Measuring Speed or Revolutions
Sometimes it may be necessary to measure the speed of rotating parts for various reasons. Displacement sensors that measure speed are usually directly attached to the shaft of the target object. In scenarios where this is not possible, other measuring principles may be applied, for example measuring the speed of the rotating part from the front. Inductive and capacitive sensors are used to this task. To efficiently measure the speed in such an arrangement, defined points for every revolution have to be measured.
Temperature Measurement
Temperature measurement is a critical issue in many processes that has to be frequently done. Non-contact infrared sensors are the best devices for this task as opposed to other tactile methods. Without this method temperature measurement machine maintenance, process and quality control would not be possible.
Centering, Positioning, Tilt, and Alignment
In production systems or automatic movements, different parts need to be placed accurately in specific positions. Displacement sensors are therefore used to transmit information concerning the appropriate distances to the controllers of the systems to adjust the systems accordingly. Different types of sensors can be used for this purpose depending on the type of material that requires positioning.
Selecting Displacement Transducers
There are four factors to be considered when selecting a displacement transducer to perform a certain task. These are; measurement range, armature type, alternating or direct current, and environment (Al-Naimi, 2012).
Measurement Range
Displacement transducers that can measure different ranges with different sensitivities are available. To get the most accurate readings, the selected device’s range should be larger than necessary. The best sensors for small ranges are non-contact sensors while contact sensors are usually suitable for large distances.
Armature Types
There are three types of armatures that are used in displacement transducers, each suited for use in specific applications. The first type is free unguided armature that consists of a threaded push rod assembly that is not connected to the displacement transducer body. Since there is no mechanical coupling involved between the armature and the displacement transducer body, there is no need for springs or bearings that could fatigue.

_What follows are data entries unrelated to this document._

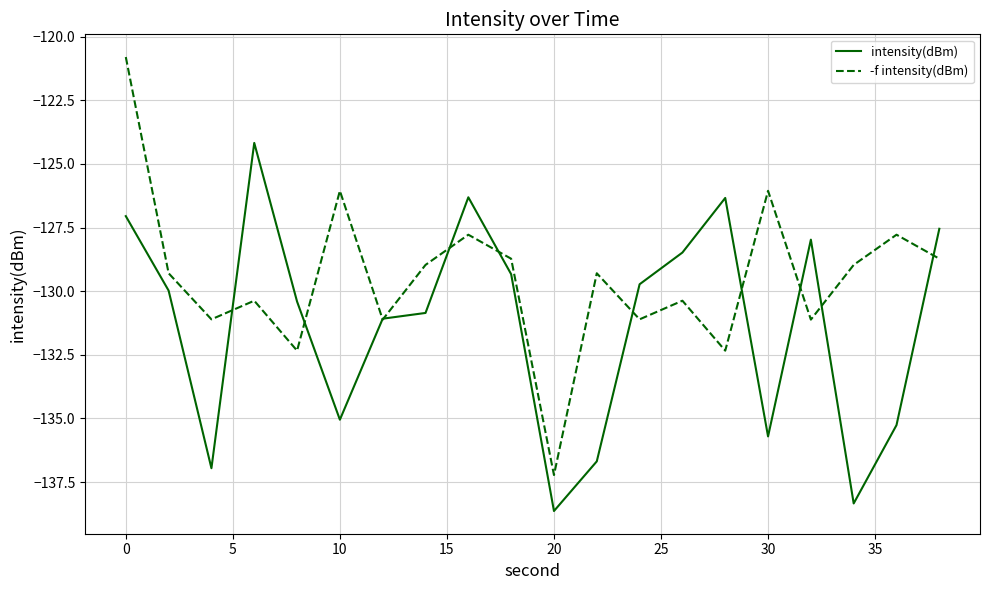

What is the greatest value displayed?

-120.8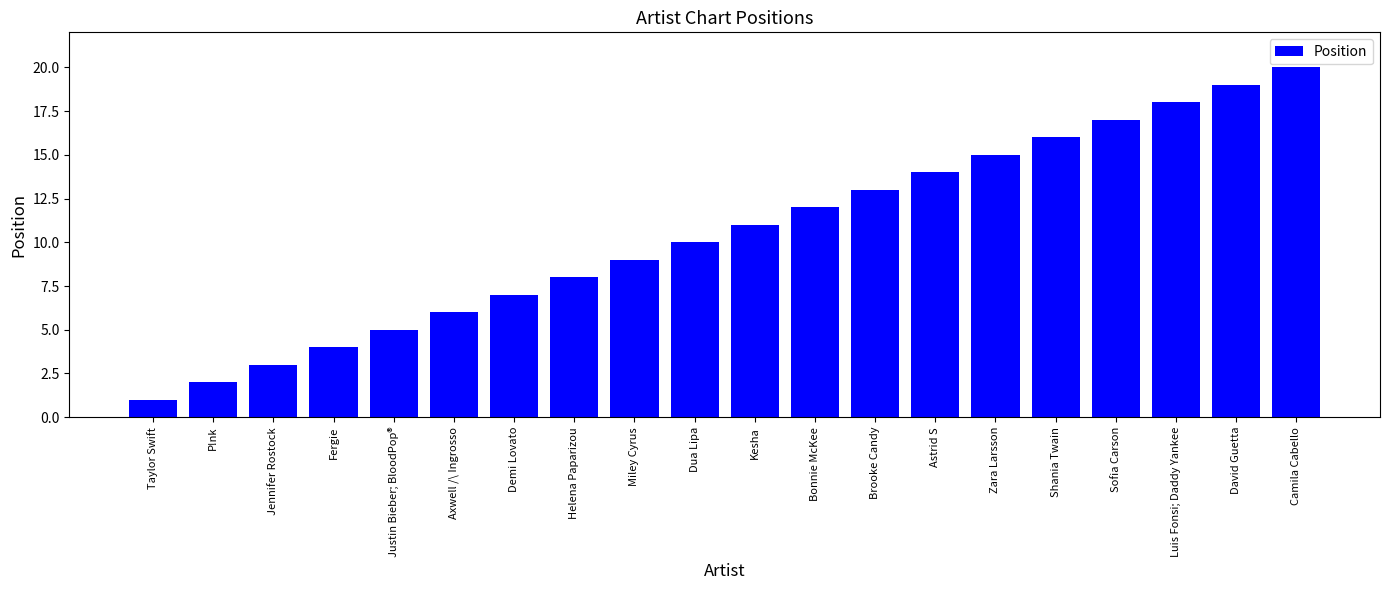

What is the approximate value at David Guetta?

19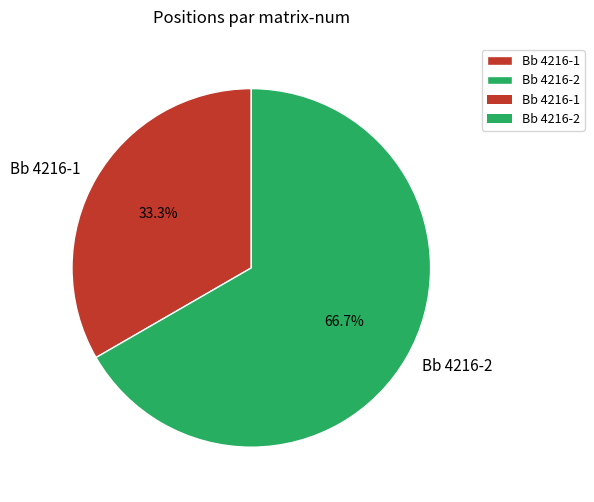

How many slices are in this pie chart?

2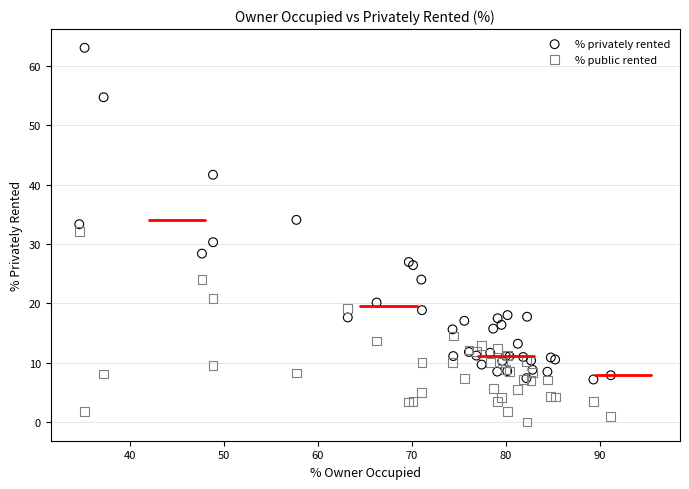

What is the X range (max minus min) for the scatter plot?

56.6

This makes the transducers have an unlimited fatigue life. These transducers are mostly used in applications that require frequent or continuous measuring of target objects moving parallel to the transducer body. The second type is captive guided spring return armatures where the armature is biased by an internal spring. This enables the ball-ended probe to get into contact with the surface of the target whose displacement is being measured. These transducers are suited for applications that require measuring of multiple targets. The last type is the captive guided armatures that are attached to the transducer body and move freely over machined bearings. These transducers are well suited for use in applications that require long working ranges.
AC-AC and DC-DC
DC-DC displacement transducers can operate using dry cell and can be easily installed. This lowers system cost and makes them suitable for use in remote locations. AC-AC displacement transducers are smaller in size and can be fitted with other sophisticated electronics to enhance sensitivity.
Environment
There may be need to place displacement transducers in high humidity or temperature areas. Situations involving high humidity or submersion of transducers can be equipped with submersible DC-DC or AC-AC units with free unguided or captive spring return armatures. AC-AC units will also work in higher temperatures of up to 257°F than DC-DC transducers (Al-Naimi, 2012).

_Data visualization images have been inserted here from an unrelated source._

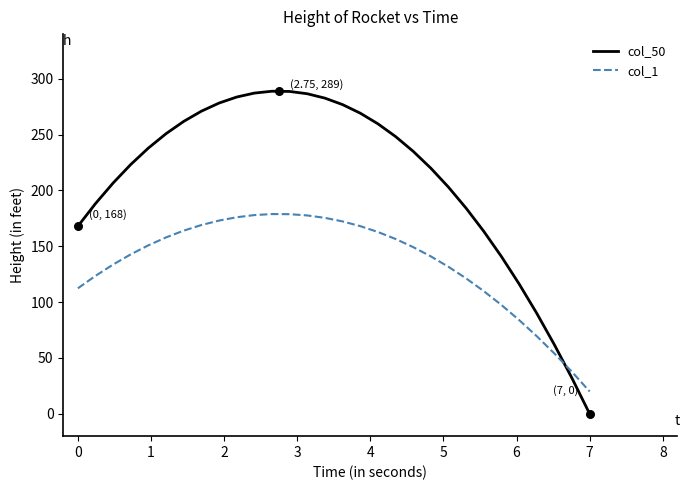

After their last crossing, which series has the higher values: col_50 or col_1?

col_1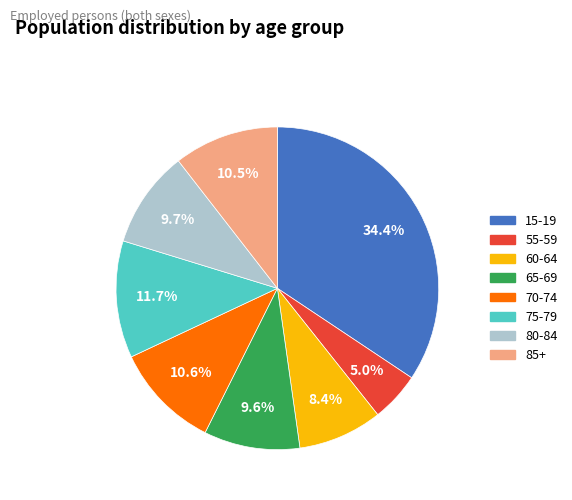

What percentage do 55-59 and 85+ together represent?

15.5%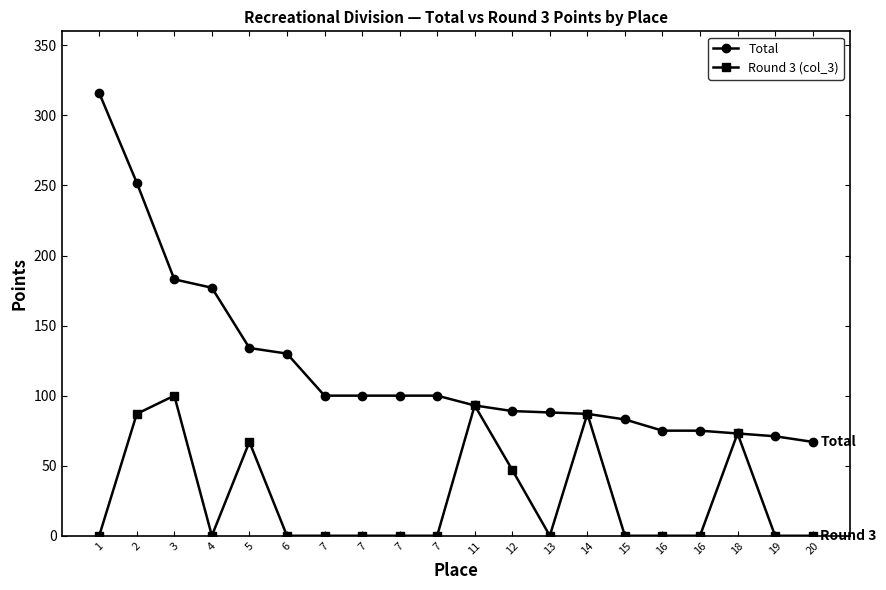

What are all the series names shown in the legend?

Total, Round 3 (col_3)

Advantages and Disadvantages of Displacement Transducers
Displacement sensors are used in situations where fast and accurate displacement changes are required. Non-contact sensors are also deployed to measure displacement in various sensitive surfaces that do not allow contact or in situations where no force can be exerted on the target subject to be measured. Displacement transducers can also work in harsh conditions like in oil, very high temperatures, or strong vibrating parts. They operate reliably in these harsh conditions controlling and monitoring various displacements while ensuring the quality of products is up to the desired standards. This has made many production processes possible that would otherwise have been difficult to perform without the devices (Bancale, 2012).

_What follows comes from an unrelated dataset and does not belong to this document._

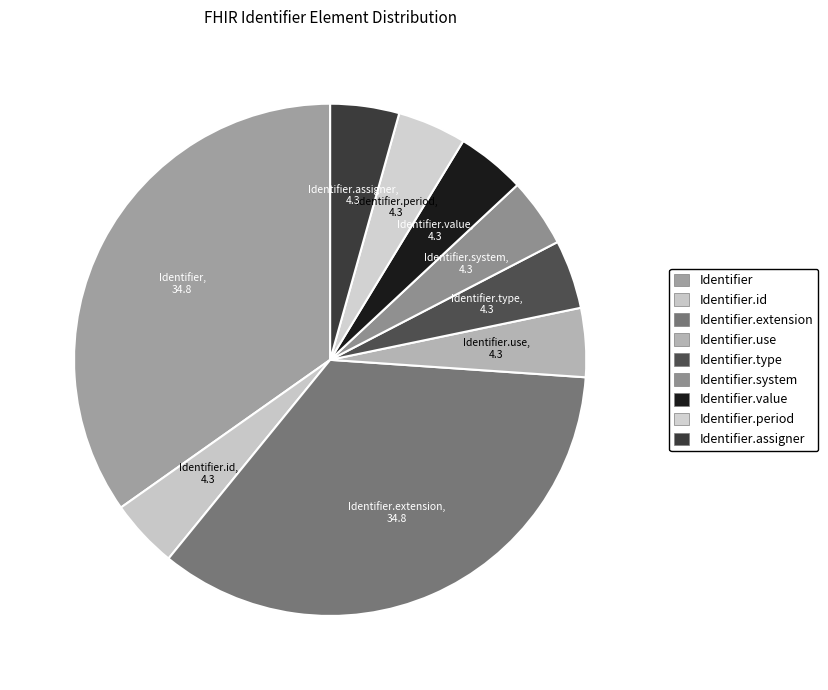

Do Identifier.system and Identifier.id together represent more than half of the pie?

No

The main disadvantage of displacement transducers that they are of different types each suited for use in unique situations. This means that one type of sensor cannot be used to measure all types of displacements. Also, there are some transducers that require the external power sources and cannot be used in remote locations without power or for portable uses. Finally, using these devices is extremely complicated and requires extensive training before one can use them effectively.
Conclusion
There are four types of displacement transducers used to convert translational or rotational displacement into electrical signals. The transducers are made of different materials and operate in different ways to adapt them to different situations. The main applications of displacement transducers include measuring dimensions, thickness, and speed of target objects. Since there are different types of displacement transducers each suited for different applications, care must be taken in selecting the right type of transducer. The displacement transducers also offer various advantages that have made various production processes possible. However, the transducers also have some minor disadvantages that limit their uses.
References
Al-Naimi, I. (2012). Transducers and Sensors. Los Angeles, CA: University of Southern California. Retrieved from http://www.philadelphia.edu.jo/academics/inaimi/uploads/Chapter%20Three%2016-4-2012.pdf
Bancale, G. (2012). Transducers. New York: John Wiley and Sons. Retrieved from http://www.cardano.pv.it/progetti/clil/materiali/Elettrotecnica.pdf
John, R. (2011, July 25). Linear displacement transducer, working, types, circuit diagrams. [Web]. Retrieved May 11, 2016, from Transducers, http://www.instrumentationtoday.com/displacement-transducers/2011/07/